The first stanza of the poem contains examples of personification and imagery. The first two lines of them poem start out “Because I could not stop for death- /He kindly stopped for me.” As my understanding when has death ever been kind to anyone? I also see her as busy person because of these two lines. She was so busy that someone had to stop her for her death. Then the next two lines talk about a Carriage so we see in our head a carriage or could it be a hearse with only the body and the driver?

Due to her use of words about death- kind, and in stanza two “He knew no haste” and “For His Civility” perhaps she believes death is not cruel and we start to think that way also. Dickinson using the word Civility in her poem can really throw someone off when we are talking about death and now most of us probably have a different view on dying can it be civil instead of frightening. “We slowly drove- He knew no haste” probably meant they were driving to the cemetery after her funeral very slowly as they usually do. “And I had put away/ My labor and my leisure too,/ For his Civility” means that because death was so kind to her she stopped her busy life to go with him.

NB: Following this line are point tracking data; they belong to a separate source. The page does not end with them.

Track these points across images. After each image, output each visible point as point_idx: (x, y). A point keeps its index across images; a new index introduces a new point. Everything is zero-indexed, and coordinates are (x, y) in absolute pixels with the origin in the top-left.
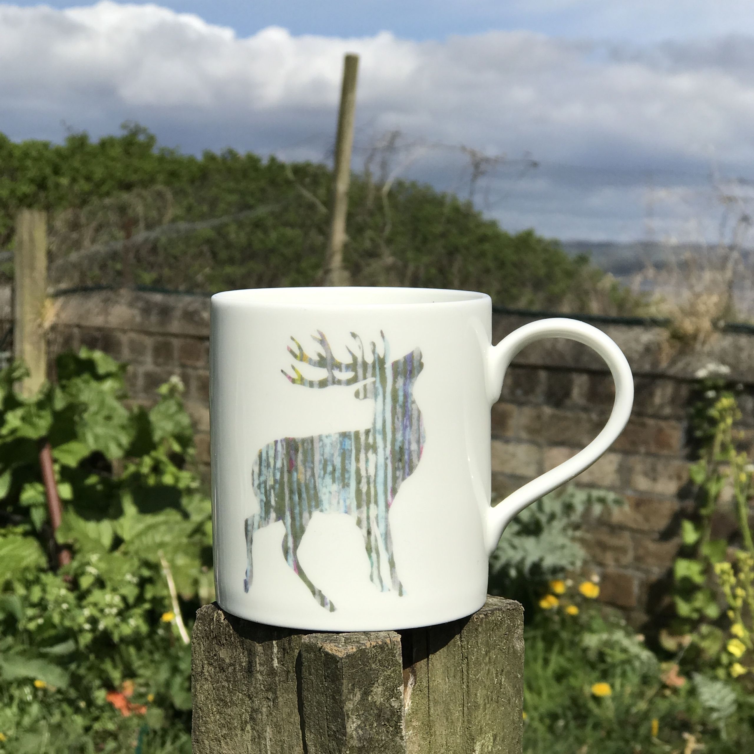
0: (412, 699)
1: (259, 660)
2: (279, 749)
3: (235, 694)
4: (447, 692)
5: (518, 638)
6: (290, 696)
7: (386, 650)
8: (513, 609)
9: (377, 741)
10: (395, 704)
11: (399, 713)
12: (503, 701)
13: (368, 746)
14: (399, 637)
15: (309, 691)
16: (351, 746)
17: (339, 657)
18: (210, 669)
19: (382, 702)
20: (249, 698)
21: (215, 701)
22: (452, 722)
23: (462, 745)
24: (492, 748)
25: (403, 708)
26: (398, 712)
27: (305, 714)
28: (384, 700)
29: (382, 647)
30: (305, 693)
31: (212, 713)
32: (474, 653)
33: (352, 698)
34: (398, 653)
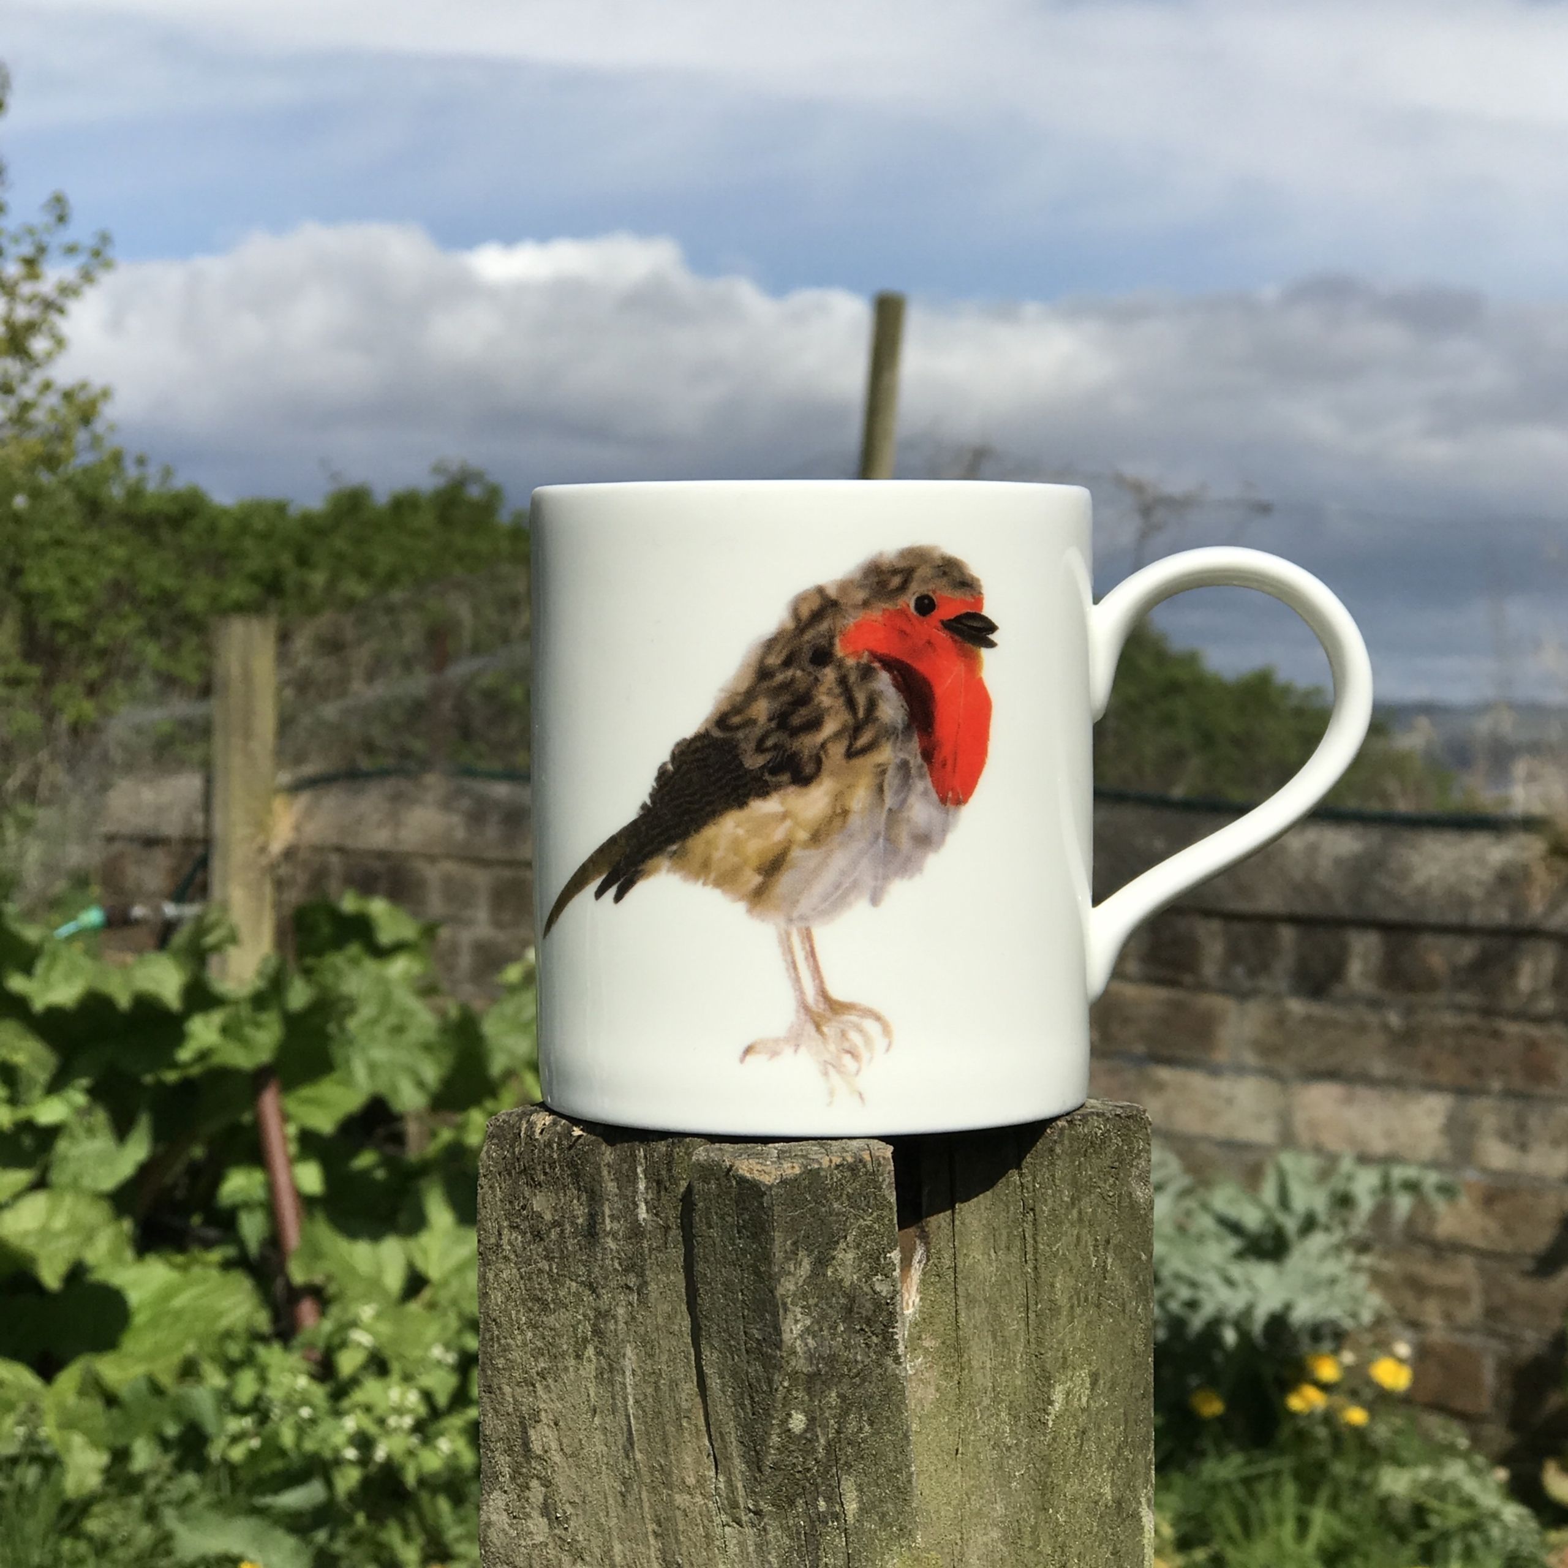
0: (920, 1292)
1: (610, 1209)
2: (650, 1390)
3: (562, 1285)
4: (993, 1279)
5: (1141, 1178)
6: (672, 1277)
7: (861, 1174)
8: (1128, 1117)
9: (846, 1363)
10: (883, 1288)
11: (892, 1306)
12: (1109, 1305)
13: (827, 1373)
14: (888, 1150)
15: (707, 1261)
16: (792, 1371)
17: (765, 1185)
18: (513, 1237)
19: (856, 1281)
20: (590, 1290)
21: (524, 1302)
22: (1004, 1343)
23: (1025, 1391)
24: (1088, 1401)
25: (898, 1297)
26: (888, 1304)
27: (701, 1311)
28: (859, 1280)
29: (853, 1169)
30: (700, 1267)
31: (519, 1328)
32: (1046, 1200)
33: (792, 1269)
34: (887, 1182)
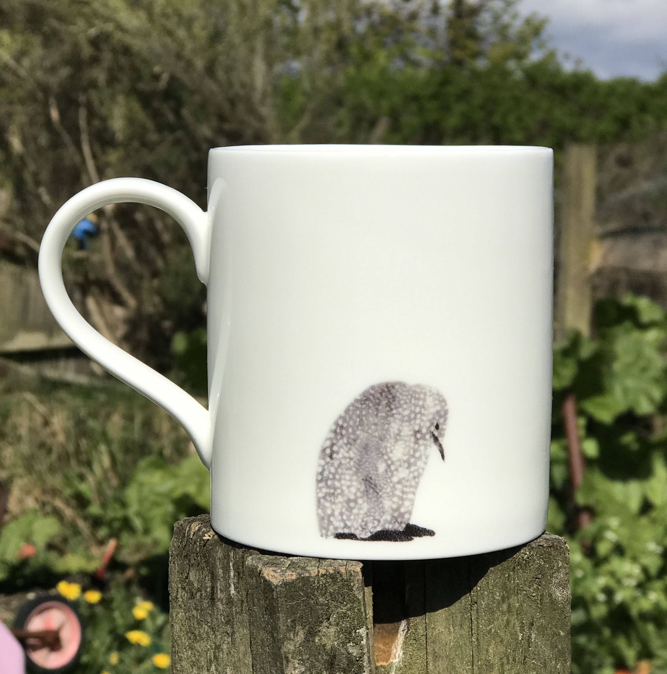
0: (403, 649)
1: (220, 585)
3: (202, 627)
4: (452, 644)
5: (559, 585)
6: (245, 631)
7: (338, 580)
10: (354, 651)
11: (361, 662)
12: (533, 663)
17: (274, 585)
18: (183, 594)
19: (336, 646)
20: (213, 631)
21: (187, 633)
25: (365, 657)
26: (357, 661)
28: (338, 644)
29: (333, 577)
31: (185, 648)
32: (484, 598)
33: (292, 637)
34: (356, 587)
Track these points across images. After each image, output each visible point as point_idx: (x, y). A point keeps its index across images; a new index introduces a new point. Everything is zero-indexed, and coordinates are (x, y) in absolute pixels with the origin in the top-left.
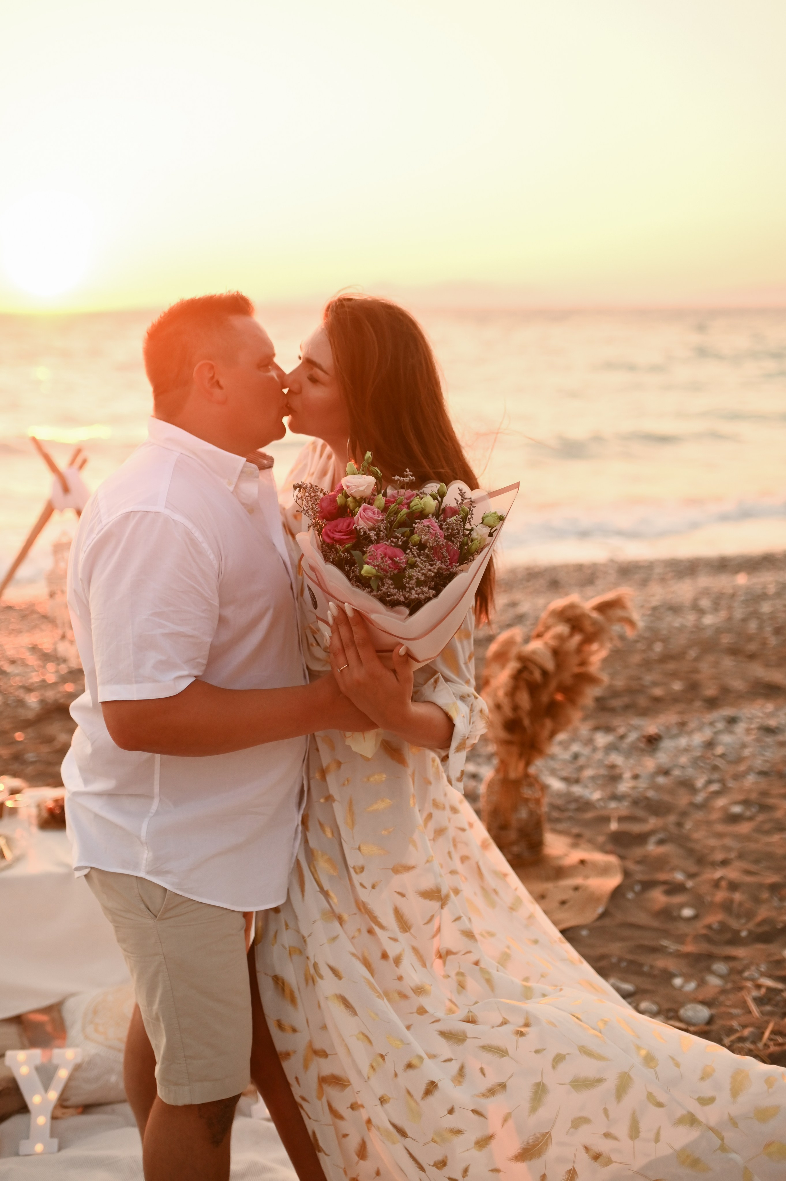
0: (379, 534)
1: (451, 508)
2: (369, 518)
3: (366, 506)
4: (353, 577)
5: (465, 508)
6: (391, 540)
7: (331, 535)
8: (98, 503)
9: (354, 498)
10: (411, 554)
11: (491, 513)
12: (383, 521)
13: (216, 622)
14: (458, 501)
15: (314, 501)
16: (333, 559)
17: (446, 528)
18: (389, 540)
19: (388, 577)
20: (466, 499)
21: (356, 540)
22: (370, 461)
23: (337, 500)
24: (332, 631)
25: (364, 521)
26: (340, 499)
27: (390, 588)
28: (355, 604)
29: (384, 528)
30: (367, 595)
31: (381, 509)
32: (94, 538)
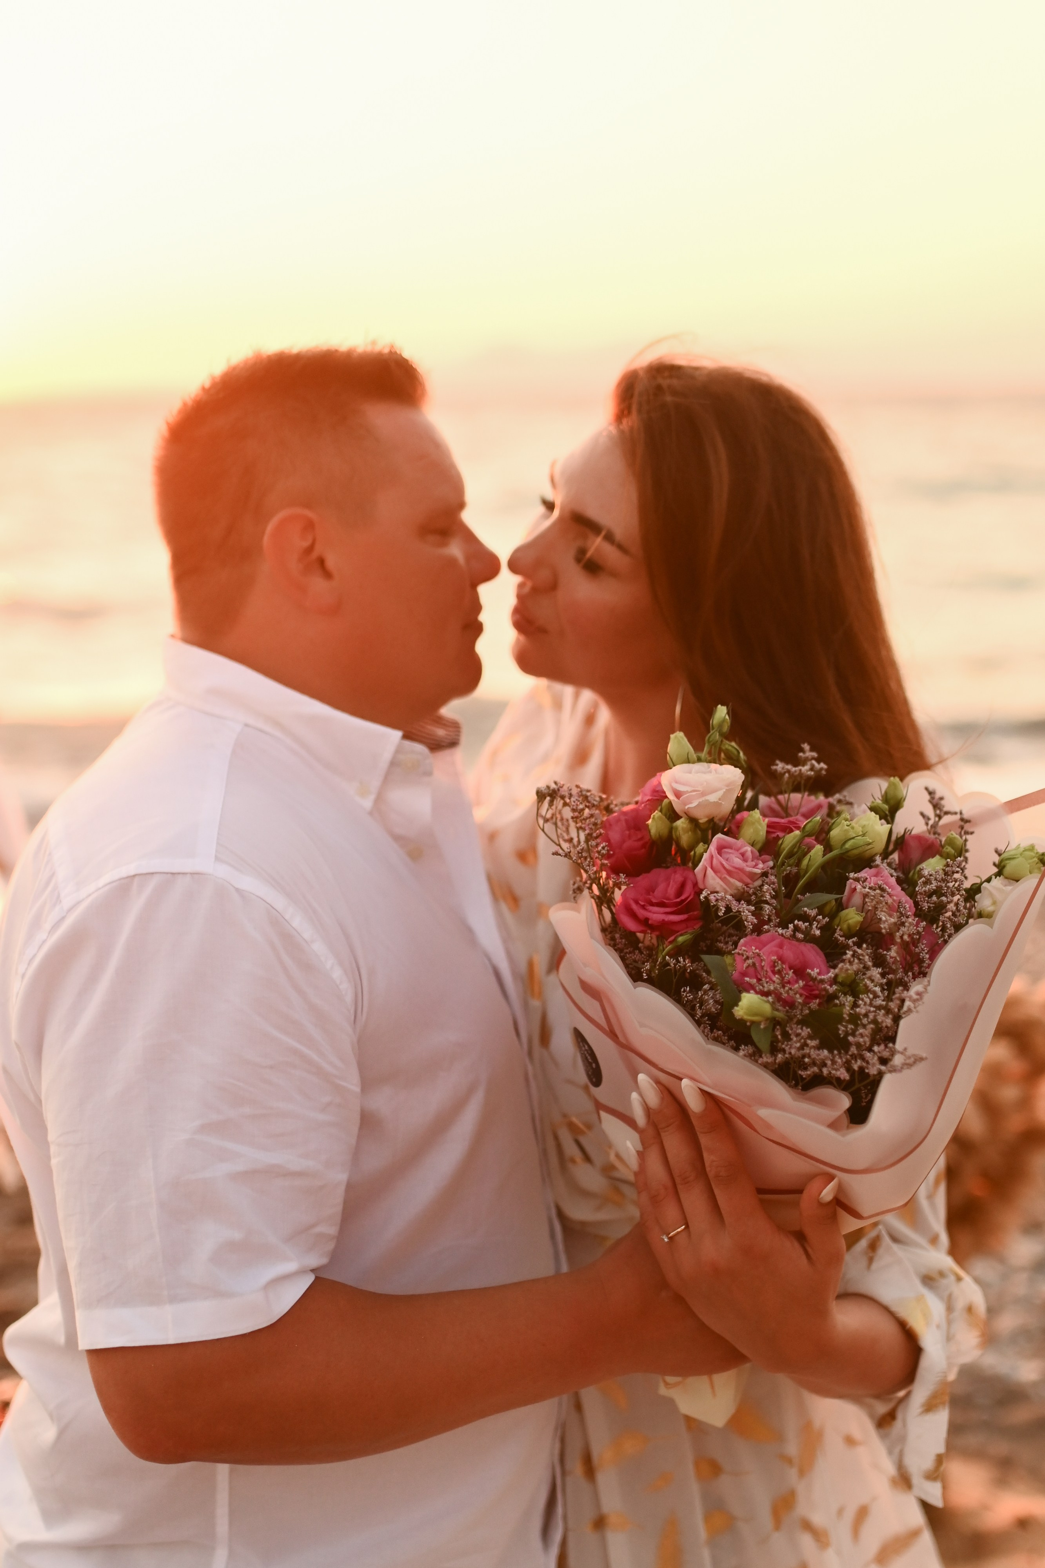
0: (761, 909)
1: (919, 838)
2: (735, 870)
3: (723, 840)
4: (701, 1017)
5: (955, 838)
6: (794, 926)
7: (641, 913)
8: (50, 854)
9: (693, 821)
10: (856, 961)
11: (1022, 849)
12: (767, 877)
13: (355, 1129)
14: (929, 819)
15: (591, 829)
16: (649, 972)
17: (925, 891)
18: (791, 926)
19: (795, 1020)
20: (947, 813)
21: (701, 924)
22: (726, 728)
23: (647, 825)
24: (643, 1142)
25: (720, 878)
26: (655, 823)
27: (807, 1045)
28: (705, 1077)
29: (770, 893)
30: (747, 1064)
31: (759, 846)
32: (44, 942)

In stanza three it seems as if she is looking back on her life “We passes the School, where Children strove/ At Recess- in the Ring-” Recess and the Ring are an example of alliteration she has used. Could the word ring be considered Ring around the Rosy which children played a lot back in the day? The words Grazing Grain and Setting Sun are examples of metaphors and also alliteration. “We passed the Fields of Grazing Grain-/ We passed the Setting Sun-” are metaphors relating to the death. As we can see from her use of imagery she is still busy as she is in the afterlife admiring her surroundings on the way to the cemetery.

In the fourth stanza she uses the words Gossamer, Gown, Tippet, and Tulle. These words are examples of alliteration again. In this stanza she is talking about her gown and the gossamer which is the thin layer on the gown along with the tippet or cape.